What is needed: Among the lines below, which ones contain the word "middle"? Copy every such line.

---- Source data

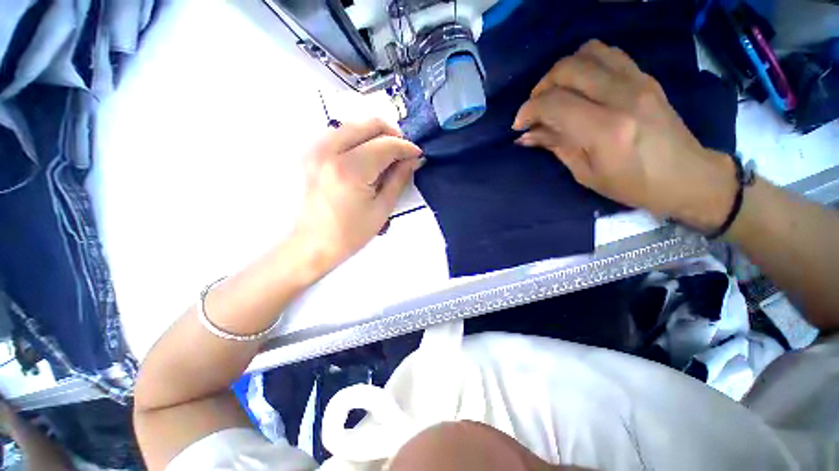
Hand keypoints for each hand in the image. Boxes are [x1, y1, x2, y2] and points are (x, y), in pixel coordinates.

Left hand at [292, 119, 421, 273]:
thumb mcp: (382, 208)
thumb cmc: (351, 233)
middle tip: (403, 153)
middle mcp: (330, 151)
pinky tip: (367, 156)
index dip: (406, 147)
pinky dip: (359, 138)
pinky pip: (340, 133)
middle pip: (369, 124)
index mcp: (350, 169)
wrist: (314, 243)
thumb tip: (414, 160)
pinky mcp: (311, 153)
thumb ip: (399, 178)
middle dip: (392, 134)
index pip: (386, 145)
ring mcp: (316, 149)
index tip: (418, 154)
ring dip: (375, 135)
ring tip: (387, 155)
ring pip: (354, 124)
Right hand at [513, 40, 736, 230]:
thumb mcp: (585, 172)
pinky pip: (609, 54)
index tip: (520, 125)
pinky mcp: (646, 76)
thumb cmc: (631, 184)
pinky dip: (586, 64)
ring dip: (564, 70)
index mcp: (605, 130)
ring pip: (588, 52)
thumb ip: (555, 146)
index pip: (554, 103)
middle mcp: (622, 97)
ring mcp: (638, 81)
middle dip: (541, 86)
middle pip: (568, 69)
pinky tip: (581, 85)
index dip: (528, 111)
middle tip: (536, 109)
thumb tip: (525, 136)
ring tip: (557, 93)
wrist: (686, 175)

--------
---- Source data

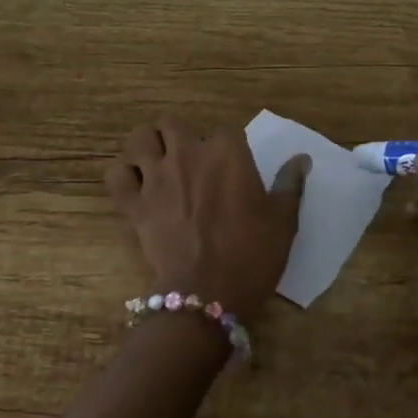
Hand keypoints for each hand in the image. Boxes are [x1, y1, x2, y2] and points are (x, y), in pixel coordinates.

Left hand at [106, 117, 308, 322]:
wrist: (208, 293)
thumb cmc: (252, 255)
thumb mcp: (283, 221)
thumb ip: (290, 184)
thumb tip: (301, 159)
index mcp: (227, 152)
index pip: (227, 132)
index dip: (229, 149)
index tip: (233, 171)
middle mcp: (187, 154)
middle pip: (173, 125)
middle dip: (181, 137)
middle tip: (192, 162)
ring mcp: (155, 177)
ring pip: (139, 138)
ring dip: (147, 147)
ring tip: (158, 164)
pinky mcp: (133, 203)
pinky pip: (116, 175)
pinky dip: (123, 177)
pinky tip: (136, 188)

--------

Result for this exercise:
middle tip: (403, 153)
middle mcp: (330, 151)
middle pip: (369, 124)
middle dip: (392, 134)
middle mcp: (622, 97)
middle dip: (541, 86)
middle pip: (568, 69)
middle tip: (536, 109)
middle mcp: (187, 154)
middle pip: (173, 125)
middle dip: (181, 137)
middle tip: (192, 162)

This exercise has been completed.